### PROBLEM DETAILS:
A faithful copy is required of the lines from the top of the entries through the line that contains "6: (419, 164, 0.76)", both included, with no pictures.

### INPUT:
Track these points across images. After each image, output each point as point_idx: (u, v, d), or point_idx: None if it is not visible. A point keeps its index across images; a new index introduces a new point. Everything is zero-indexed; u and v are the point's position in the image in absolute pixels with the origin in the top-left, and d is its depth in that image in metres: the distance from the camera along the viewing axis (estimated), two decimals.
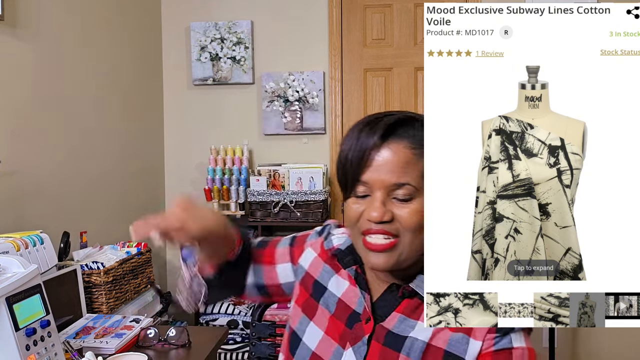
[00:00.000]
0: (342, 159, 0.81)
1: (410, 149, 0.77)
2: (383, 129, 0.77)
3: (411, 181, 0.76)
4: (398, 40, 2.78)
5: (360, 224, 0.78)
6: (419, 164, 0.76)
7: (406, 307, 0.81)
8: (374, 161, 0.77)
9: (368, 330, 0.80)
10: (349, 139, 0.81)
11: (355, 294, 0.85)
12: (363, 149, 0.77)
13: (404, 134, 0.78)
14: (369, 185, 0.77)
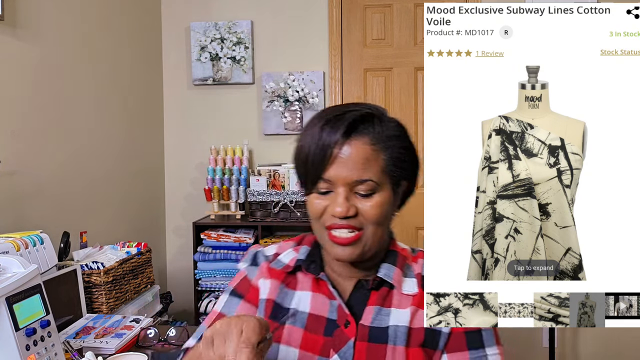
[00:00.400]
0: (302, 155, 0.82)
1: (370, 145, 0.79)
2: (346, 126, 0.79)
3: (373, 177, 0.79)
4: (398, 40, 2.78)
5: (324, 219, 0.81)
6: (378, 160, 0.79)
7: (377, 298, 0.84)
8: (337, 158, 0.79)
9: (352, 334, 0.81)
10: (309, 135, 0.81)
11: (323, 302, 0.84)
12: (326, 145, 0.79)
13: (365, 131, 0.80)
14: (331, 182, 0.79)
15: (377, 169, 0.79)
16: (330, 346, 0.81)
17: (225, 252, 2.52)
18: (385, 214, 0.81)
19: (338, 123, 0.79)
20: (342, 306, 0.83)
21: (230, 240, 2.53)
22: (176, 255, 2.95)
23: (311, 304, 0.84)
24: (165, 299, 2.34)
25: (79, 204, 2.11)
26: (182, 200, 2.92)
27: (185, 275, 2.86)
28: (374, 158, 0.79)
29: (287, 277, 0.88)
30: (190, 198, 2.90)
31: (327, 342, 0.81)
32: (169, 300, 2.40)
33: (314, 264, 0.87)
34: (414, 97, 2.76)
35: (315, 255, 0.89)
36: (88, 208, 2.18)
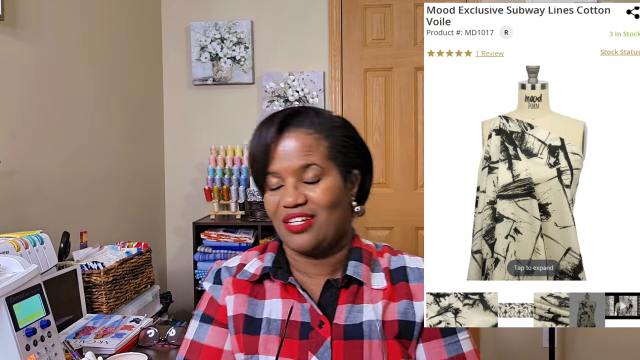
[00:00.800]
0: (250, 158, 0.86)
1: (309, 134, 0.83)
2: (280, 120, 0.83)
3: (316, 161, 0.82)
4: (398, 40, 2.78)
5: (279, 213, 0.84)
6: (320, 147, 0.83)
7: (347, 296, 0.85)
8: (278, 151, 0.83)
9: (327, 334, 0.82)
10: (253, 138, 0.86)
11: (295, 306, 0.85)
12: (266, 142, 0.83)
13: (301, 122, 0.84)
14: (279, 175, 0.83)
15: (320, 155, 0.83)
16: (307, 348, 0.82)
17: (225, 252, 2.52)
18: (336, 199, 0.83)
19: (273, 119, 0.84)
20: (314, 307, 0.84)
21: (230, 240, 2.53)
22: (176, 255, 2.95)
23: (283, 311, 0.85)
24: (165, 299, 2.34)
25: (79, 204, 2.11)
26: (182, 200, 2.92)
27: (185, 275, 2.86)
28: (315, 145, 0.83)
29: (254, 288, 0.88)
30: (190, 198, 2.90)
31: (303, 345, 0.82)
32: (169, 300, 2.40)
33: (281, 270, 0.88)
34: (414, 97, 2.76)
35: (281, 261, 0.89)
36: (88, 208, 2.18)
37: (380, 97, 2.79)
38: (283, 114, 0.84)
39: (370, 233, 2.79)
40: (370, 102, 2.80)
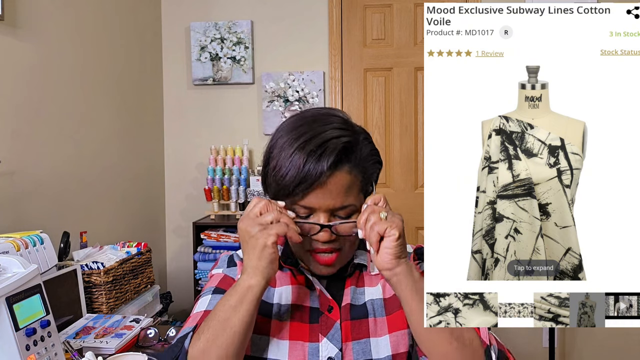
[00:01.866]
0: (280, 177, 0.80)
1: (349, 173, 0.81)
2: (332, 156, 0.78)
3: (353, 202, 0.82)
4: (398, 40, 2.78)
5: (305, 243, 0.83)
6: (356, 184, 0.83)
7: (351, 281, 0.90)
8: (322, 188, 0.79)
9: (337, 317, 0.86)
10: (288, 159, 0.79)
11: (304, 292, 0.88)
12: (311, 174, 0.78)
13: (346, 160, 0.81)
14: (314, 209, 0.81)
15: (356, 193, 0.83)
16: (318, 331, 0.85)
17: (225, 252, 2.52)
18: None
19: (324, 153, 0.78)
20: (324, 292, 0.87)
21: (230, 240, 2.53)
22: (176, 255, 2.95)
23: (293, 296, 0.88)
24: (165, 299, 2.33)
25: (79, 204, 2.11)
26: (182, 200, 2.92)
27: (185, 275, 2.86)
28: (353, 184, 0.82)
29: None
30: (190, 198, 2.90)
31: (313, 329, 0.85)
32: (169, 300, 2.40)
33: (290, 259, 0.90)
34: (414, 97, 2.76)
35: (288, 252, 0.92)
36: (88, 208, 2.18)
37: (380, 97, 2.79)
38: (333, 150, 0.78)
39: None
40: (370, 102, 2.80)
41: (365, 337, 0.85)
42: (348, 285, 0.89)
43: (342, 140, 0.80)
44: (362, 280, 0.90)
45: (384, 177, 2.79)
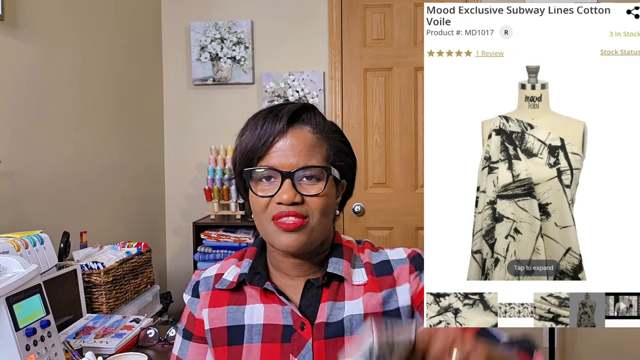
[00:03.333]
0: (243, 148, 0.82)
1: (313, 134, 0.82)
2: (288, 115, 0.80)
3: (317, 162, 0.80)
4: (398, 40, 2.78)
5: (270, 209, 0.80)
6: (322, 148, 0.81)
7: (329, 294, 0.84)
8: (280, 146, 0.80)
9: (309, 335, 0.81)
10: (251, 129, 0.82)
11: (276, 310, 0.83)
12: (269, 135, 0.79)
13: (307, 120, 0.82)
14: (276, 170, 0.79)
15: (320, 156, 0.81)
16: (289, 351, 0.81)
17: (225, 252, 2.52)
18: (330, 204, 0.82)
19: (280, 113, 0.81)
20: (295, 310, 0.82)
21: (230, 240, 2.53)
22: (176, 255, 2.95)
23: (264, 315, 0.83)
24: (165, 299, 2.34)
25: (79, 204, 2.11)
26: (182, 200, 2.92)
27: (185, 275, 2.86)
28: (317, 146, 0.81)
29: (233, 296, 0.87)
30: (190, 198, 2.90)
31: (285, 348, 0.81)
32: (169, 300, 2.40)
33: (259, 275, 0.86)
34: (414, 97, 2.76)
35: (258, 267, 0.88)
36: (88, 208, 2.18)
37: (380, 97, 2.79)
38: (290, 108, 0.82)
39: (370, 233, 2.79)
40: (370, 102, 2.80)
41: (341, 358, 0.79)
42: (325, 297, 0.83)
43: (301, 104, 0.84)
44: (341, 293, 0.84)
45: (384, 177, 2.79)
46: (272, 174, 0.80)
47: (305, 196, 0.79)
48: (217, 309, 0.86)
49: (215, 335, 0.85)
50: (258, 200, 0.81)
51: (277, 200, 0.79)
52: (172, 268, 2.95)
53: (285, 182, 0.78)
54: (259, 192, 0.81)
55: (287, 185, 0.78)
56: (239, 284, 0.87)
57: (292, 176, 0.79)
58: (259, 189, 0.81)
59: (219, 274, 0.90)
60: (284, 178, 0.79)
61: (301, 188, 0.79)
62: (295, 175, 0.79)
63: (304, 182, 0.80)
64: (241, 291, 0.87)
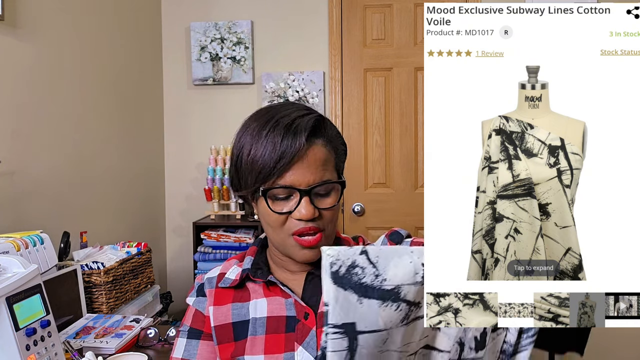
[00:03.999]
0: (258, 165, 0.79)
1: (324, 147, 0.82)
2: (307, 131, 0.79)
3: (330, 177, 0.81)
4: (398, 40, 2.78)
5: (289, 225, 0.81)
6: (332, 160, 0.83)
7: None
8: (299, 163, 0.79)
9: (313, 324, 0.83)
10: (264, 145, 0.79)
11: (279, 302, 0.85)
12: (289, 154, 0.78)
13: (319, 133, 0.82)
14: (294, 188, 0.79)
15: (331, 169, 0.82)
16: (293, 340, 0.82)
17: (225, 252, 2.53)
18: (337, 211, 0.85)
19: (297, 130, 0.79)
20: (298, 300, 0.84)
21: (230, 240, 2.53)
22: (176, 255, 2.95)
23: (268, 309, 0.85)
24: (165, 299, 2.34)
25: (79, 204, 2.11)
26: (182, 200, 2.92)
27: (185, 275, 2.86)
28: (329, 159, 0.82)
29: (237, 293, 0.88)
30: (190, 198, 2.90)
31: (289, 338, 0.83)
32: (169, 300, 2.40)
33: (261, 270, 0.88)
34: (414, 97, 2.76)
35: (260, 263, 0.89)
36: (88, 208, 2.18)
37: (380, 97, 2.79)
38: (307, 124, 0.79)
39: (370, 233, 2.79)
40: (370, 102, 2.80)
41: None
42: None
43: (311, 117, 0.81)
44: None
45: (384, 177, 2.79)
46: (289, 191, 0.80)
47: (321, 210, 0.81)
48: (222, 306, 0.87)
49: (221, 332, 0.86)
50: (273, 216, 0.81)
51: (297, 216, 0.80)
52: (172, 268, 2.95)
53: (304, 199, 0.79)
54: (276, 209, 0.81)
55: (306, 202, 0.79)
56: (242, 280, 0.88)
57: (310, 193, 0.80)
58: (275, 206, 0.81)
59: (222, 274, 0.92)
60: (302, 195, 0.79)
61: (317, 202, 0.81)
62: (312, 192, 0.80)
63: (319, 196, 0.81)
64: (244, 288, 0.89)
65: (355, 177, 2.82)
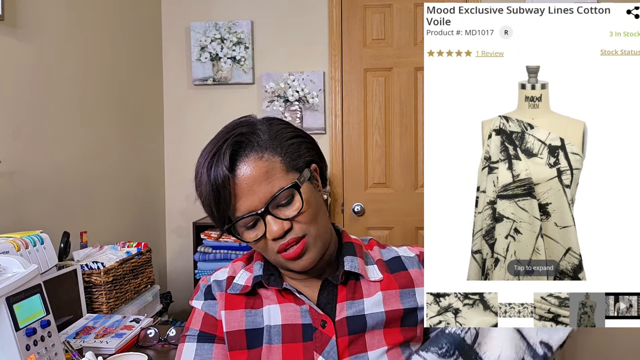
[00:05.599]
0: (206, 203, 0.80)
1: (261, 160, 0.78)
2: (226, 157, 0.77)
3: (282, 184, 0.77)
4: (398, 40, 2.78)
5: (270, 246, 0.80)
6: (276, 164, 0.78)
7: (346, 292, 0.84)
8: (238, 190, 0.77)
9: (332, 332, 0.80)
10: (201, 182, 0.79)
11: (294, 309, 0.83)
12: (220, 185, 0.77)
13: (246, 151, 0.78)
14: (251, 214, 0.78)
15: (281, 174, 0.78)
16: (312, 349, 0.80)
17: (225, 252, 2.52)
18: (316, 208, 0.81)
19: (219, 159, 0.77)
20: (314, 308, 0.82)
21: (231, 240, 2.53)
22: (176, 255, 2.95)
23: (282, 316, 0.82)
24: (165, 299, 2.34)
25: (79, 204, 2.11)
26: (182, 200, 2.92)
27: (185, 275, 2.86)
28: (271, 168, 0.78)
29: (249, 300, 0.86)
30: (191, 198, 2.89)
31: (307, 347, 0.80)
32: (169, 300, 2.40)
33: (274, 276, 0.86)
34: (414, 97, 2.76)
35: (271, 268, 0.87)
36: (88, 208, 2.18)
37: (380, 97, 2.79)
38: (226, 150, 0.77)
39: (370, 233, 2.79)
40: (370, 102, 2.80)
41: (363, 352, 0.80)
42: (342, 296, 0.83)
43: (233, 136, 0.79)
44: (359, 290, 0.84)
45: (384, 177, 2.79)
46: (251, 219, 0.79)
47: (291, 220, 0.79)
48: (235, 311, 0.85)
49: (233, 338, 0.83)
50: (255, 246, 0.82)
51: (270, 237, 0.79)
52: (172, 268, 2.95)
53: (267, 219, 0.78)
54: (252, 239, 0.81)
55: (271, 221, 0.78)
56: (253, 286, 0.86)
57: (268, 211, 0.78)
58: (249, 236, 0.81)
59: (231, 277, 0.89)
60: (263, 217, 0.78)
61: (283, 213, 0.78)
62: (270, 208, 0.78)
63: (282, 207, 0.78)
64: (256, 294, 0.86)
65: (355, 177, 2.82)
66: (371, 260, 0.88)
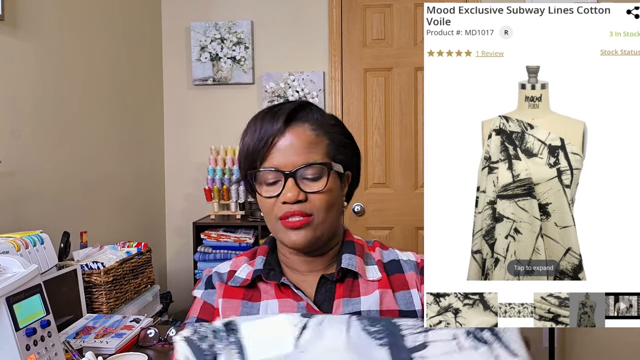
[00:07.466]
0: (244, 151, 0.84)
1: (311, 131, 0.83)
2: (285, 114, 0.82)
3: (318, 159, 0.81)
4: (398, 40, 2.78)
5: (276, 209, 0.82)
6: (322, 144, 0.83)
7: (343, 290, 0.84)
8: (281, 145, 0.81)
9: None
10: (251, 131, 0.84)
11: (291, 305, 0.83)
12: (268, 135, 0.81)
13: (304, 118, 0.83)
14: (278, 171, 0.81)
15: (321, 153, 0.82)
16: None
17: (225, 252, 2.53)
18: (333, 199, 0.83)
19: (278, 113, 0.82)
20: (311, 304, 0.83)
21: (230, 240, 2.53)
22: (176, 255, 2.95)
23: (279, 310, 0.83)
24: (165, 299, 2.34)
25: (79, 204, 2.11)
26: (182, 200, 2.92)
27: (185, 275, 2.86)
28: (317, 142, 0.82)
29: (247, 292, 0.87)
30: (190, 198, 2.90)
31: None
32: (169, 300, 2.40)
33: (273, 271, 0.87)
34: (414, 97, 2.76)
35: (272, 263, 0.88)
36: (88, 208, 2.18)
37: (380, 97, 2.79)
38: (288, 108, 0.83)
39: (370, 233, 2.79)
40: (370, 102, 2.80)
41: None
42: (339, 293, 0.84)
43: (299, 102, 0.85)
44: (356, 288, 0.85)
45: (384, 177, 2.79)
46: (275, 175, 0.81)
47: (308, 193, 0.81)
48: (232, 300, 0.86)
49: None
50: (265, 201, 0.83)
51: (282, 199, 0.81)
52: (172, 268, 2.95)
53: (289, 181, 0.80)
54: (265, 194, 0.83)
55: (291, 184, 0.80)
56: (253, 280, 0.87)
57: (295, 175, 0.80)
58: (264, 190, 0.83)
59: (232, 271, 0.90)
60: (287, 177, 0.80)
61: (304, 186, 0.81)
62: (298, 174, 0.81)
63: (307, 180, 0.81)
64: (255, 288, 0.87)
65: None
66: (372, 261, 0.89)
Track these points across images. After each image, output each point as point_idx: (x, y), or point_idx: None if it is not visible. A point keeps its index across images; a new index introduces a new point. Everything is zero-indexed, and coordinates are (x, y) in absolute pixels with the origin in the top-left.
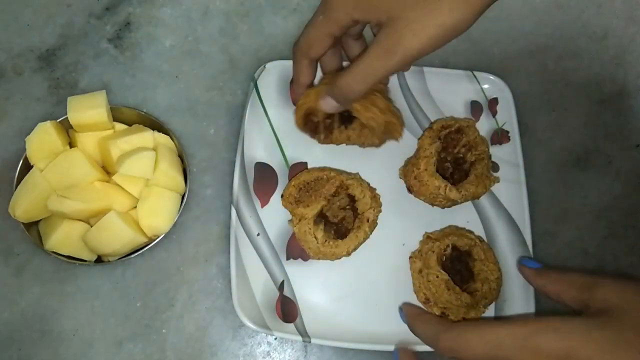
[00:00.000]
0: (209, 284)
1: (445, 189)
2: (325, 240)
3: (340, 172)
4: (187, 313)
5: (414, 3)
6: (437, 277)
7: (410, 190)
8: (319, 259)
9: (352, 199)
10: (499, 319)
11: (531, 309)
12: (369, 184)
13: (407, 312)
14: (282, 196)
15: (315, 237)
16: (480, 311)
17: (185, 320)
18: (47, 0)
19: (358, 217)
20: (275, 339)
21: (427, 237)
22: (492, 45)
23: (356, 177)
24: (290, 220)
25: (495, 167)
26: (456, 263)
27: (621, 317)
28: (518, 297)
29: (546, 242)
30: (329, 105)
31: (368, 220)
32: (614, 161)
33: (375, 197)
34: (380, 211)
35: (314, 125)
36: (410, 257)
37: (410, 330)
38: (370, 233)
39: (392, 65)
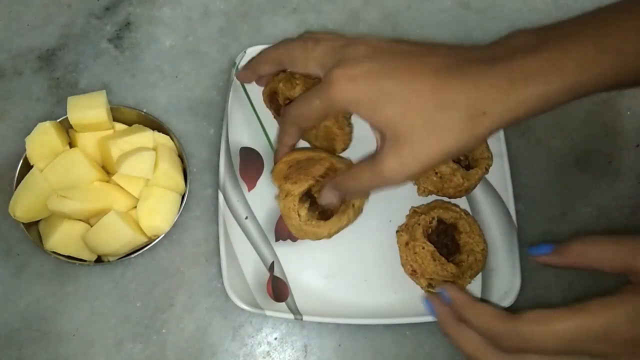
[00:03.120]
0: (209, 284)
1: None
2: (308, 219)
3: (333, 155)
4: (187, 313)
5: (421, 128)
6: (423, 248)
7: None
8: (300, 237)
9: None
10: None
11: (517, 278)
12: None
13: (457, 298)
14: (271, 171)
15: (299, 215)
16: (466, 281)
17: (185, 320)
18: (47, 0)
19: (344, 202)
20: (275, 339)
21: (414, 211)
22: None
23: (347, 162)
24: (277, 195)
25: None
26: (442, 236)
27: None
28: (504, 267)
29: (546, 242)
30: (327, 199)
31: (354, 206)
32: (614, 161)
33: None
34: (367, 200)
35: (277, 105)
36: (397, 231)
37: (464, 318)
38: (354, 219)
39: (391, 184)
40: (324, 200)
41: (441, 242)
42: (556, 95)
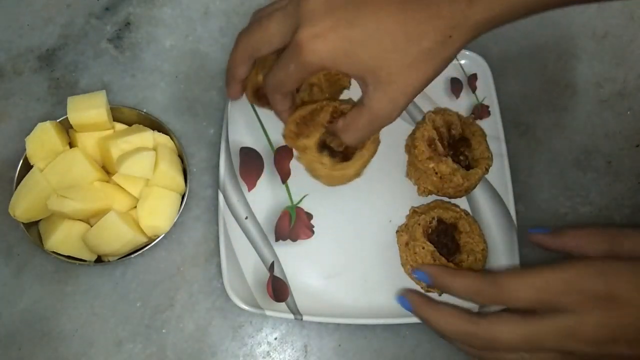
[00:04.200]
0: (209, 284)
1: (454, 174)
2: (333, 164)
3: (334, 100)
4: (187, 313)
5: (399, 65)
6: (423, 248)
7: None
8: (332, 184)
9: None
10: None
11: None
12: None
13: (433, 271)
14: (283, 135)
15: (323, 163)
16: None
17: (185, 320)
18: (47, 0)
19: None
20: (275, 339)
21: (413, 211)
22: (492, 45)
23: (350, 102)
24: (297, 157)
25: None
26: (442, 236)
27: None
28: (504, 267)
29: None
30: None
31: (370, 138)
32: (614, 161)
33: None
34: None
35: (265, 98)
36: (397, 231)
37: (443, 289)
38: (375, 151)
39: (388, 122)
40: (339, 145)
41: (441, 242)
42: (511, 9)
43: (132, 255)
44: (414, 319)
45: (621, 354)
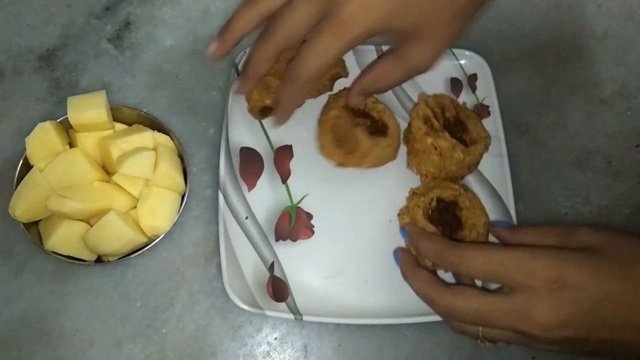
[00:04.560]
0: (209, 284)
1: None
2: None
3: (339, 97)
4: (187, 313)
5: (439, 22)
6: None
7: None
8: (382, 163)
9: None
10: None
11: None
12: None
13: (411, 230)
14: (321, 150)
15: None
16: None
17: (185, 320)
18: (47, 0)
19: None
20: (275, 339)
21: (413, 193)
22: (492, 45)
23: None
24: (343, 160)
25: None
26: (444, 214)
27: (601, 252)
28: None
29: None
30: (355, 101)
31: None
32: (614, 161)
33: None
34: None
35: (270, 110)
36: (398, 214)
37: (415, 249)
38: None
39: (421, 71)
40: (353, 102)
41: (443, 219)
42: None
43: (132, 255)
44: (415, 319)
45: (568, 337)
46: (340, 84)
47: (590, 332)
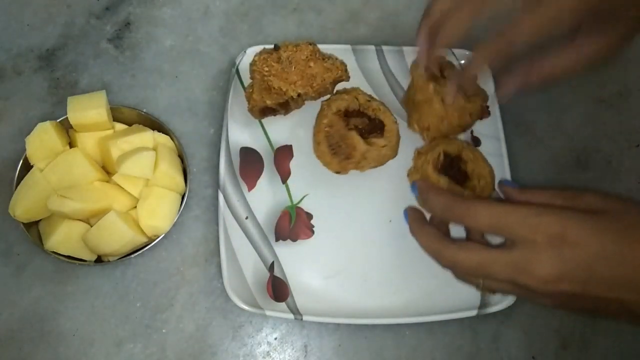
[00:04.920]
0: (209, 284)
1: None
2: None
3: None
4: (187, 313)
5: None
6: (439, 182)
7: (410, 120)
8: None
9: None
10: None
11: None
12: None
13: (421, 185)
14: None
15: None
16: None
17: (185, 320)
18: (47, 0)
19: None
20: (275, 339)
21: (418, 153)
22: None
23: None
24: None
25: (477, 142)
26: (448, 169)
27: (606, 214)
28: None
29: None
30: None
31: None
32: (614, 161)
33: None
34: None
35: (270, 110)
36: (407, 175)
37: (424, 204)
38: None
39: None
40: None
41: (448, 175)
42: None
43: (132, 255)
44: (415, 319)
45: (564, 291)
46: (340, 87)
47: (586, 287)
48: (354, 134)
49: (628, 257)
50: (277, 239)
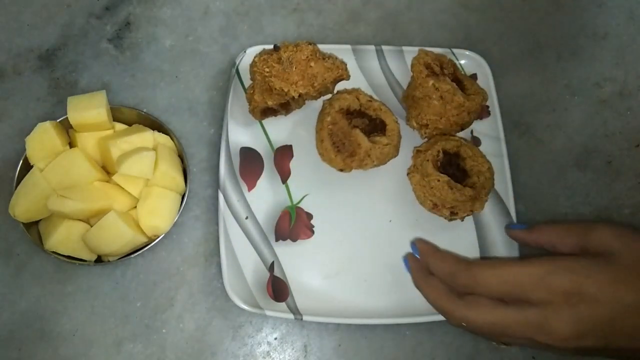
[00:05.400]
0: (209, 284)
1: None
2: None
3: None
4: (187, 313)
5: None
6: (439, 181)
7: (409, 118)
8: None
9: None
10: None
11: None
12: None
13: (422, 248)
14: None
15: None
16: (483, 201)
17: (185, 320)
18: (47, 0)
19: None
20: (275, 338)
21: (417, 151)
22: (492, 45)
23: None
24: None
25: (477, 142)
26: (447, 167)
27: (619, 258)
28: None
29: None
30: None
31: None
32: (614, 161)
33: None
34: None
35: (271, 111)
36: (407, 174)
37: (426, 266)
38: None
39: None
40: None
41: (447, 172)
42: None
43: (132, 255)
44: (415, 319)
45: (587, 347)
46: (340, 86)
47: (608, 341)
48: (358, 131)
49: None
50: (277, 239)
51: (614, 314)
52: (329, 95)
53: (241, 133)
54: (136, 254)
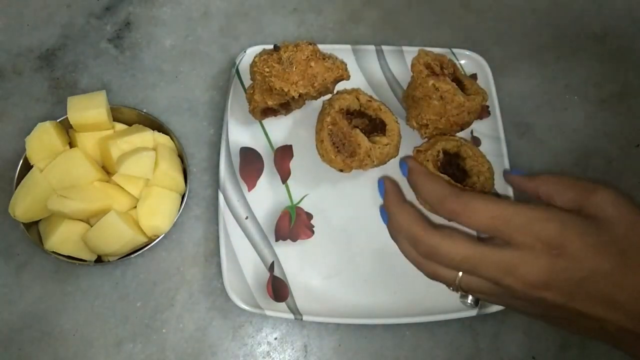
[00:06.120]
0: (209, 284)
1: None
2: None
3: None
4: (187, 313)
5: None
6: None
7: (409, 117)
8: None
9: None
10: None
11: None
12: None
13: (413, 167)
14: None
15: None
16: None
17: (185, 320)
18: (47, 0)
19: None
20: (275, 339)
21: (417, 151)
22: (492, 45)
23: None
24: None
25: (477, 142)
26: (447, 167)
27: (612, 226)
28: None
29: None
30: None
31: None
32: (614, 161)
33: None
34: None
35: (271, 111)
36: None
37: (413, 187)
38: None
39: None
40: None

### SOLUTION TO THIS EXERCISE:
Track these points across images. After each image, output each point as point_idx: (u, v, d), or point_idx: None if it is not visible. A point keeps its index across images; a new index introduces a new point. Everything is zero-indexed; u and v are the point's position in the image in absolute pixels with the origin in the top-left, and d is its depth in that image in metres: the distance from the camera along the viewing axis (estimated), two decimals.
[00:00.000]
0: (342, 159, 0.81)
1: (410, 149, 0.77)
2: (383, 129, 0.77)
3: (411, 181, 0.76)
4: (398, 40, 2.78)
5: (360, 224, 0.78)
6: (419, 164, 0.76)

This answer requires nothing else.